# Supplied text:
I now write on Medium here. You can find some of my old essays below.

Why I'm Long on Startups

I have heard more smart people speak about a bubble in the startup community over the past three months than I have at any period in the past five years. And they're probably right, at least on the level of many individual deals -- valuations are out of proportion with exits and a colossal amount of seed capital has flooded the market in the past year. But so what? I have to disagree with those who claim that this imbalance is going to lead any slowdown in startup activity over the next decade. In fact, I'm extremely upbeat on the future of startup growth and innovation, even in the face of mediocre returns for investors. Here's why:

1) The developed world's unemployment rate will not decrease in the short to intermediate term. This will lead to a lot more failure -- and probably a higher total percentage of failure as less qualified people start companies -- but will generate much more innovation overall.

2) Seed-stage investors are looking beyond the returns. I don't believe that seed investment returns will be great for the next five years. But many of the new generation of seed investors view their financings as philanthropy as much as investment -- and that's great for entrepreneurs and "traditional" venture capitalists, for whom more startups funded at the seed level means more companies to fund at the Series A and B level.

# Stated problem:
Continue the essay on why the author is long on startups, picking up after its second numbered point. The data that comes after this essay is separate material with no connection to it.

Saved entries:

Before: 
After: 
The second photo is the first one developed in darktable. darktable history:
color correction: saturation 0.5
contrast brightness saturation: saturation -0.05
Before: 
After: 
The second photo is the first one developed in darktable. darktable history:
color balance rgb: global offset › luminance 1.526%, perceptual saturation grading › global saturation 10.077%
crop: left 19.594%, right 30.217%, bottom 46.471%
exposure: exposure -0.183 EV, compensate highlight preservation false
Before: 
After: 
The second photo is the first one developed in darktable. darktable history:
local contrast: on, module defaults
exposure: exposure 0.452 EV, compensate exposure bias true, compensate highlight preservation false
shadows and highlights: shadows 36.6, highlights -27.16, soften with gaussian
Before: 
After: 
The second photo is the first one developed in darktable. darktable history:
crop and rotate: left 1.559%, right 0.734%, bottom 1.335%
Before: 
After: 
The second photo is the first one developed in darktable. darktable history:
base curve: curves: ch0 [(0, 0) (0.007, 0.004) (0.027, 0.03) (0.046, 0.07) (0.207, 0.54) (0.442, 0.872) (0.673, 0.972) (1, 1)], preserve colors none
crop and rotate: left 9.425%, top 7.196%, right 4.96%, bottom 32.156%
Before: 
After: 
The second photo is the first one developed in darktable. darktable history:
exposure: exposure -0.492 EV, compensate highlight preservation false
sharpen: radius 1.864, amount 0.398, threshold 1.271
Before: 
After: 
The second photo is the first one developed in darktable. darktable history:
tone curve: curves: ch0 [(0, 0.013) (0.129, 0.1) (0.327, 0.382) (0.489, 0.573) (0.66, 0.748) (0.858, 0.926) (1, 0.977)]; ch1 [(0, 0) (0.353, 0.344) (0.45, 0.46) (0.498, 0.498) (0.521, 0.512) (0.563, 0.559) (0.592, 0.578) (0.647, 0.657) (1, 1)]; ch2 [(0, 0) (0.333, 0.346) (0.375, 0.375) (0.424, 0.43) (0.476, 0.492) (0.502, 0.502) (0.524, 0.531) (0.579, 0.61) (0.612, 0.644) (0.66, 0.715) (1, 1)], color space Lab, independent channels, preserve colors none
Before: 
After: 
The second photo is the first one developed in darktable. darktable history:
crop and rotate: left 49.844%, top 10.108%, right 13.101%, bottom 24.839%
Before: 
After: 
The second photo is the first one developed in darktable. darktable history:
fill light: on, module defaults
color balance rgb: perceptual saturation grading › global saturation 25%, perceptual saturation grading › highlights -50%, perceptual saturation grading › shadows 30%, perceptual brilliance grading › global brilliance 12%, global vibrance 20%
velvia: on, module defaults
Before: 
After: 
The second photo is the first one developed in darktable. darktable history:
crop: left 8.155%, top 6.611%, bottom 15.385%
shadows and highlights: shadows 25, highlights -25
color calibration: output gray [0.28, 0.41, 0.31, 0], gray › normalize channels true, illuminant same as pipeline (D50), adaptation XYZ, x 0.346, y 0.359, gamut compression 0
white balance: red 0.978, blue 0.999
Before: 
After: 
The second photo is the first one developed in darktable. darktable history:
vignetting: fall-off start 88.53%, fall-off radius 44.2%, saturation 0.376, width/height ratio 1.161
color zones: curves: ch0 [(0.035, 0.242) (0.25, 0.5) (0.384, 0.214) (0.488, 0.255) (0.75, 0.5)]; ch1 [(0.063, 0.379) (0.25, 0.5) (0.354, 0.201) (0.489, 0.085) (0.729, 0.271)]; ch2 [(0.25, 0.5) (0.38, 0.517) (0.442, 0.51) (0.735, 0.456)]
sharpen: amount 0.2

# Solved exercise:
3) The canon of entrepreneurship is being written now. Until recently, literature on startups was a bizarre alchemy of self-help, business voodoo and bullshit. But with people like Steve Blank, Jason Fried, Eric Ries, and many others crafting a methodology for startups backed with real data and quantitative analysis, the process of creating companies is far more accessible to newcomers from other industries.

4) Costs are decreasing, specifically storage and overseas labor. This has been written about extensively, so I won't elaborate. But it's worth repeating, as it opens startup opportunities to new people.

Who are the big winners out of all this, other than the entrepreneurs who create great ventures? Companies that can make a scalable business of supporting and encouraging innovation. Rackspace, Betaworks, startup-oriented law firms, analytics businesses and others all stand to create and sustain lucrative startup-oriented businesses. And that's a great thing, since it means we'll see even more people helping entrepreneurs -- reinforcing the cycle of startup growth and innovation.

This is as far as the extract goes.